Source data
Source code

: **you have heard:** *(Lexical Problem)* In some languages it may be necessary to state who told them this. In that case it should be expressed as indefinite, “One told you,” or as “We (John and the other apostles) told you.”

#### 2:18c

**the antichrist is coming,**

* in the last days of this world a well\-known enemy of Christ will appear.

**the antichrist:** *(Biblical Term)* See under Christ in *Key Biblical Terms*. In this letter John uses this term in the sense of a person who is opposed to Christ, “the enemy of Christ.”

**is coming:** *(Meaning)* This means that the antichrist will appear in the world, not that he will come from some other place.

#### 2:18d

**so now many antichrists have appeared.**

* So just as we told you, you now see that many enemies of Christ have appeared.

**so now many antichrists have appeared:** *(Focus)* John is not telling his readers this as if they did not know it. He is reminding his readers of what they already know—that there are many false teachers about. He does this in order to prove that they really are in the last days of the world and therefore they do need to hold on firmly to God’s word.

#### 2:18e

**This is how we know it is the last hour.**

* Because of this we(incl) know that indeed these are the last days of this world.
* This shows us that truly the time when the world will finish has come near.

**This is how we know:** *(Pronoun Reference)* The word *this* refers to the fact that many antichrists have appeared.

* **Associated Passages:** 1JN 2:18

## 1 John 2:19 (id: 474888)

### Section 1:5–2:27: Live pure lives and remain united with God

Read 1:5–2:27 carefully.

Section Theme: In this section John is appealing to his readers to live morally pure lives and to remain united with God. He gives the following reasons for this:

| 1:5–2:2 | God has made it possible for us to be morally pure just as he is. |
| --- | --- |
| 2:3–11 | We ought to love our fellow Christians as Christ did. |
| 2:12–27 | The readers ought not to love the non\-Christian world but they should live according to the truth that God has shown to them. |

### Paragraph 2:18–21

> BRIEF
Can you write out every line of the data above without changing anything?

> SOLVED PROBLEM
Source code

: **you have heard:** *(Lexical Problem)* In some languages it may be necessary to state who told them this. In that case it should be expressed as indefinite, “One told you,” or as “We (John and the other apostles) told you.”

#### 2:18c

**the antichrist is coming,**

* in the last days of this world a well\-known enemy of Christ will appear.

**the antichrist:** *(Biblical Term)* See under Christ in *Key Biblical Terms*. In this letter John uses this term in the sense of a person who is opposed to Christ, “the enemy of Christ.”

**is coming:** *(Meaning)* This means that the antichrist will appear in the world, not that he will come from some other place.

#### 2:18d

**so now many antichrists have appeared.**

* So just as we told you, you now see that many enemies of Christ have appeared.

**so now many antichrists have appeared:** *(Focus)* John is not telling his readers this as if they did not know it. He is reminding his readers of what they already know—that there are many false teachers about. He does this in order to prove that they really are in the last days of the world and therefore they do need to hold on firmly to God’s word.

#### 2:18e

**This is how we know it is the last hour.**

* Because of this we(incl) know that indeed these are the last days of this world.
* This shows us that truly the time when the world will finish has come near.

**This is how we know:** *(Pronoun Reference)* The word *this* refers to the fact that many antichrists have appeared.

* **Associated Passages:** 1JN 2:18

## 1 John 2:19 (id: 474888)

### Section 1:5–2:27: Live pure lives and remain united with God

Read 1:5–2:27 carefully.

Section Theme: In this section John is appealing to his readers to live morally pure lives and to remain united with God. He gives the following reasons for this:

| 1:5–2:2 | God has made it possible for us to be morally pure just as he is. |
| --- | --- |
| 2:3–11 | We ought to love our fellow Christians as Christ did. |
| 2:12–27 | The readers ought not to love the non\-Christian world but they should live according to the truth that God has shown to them. |

### Paragraph 2:18–21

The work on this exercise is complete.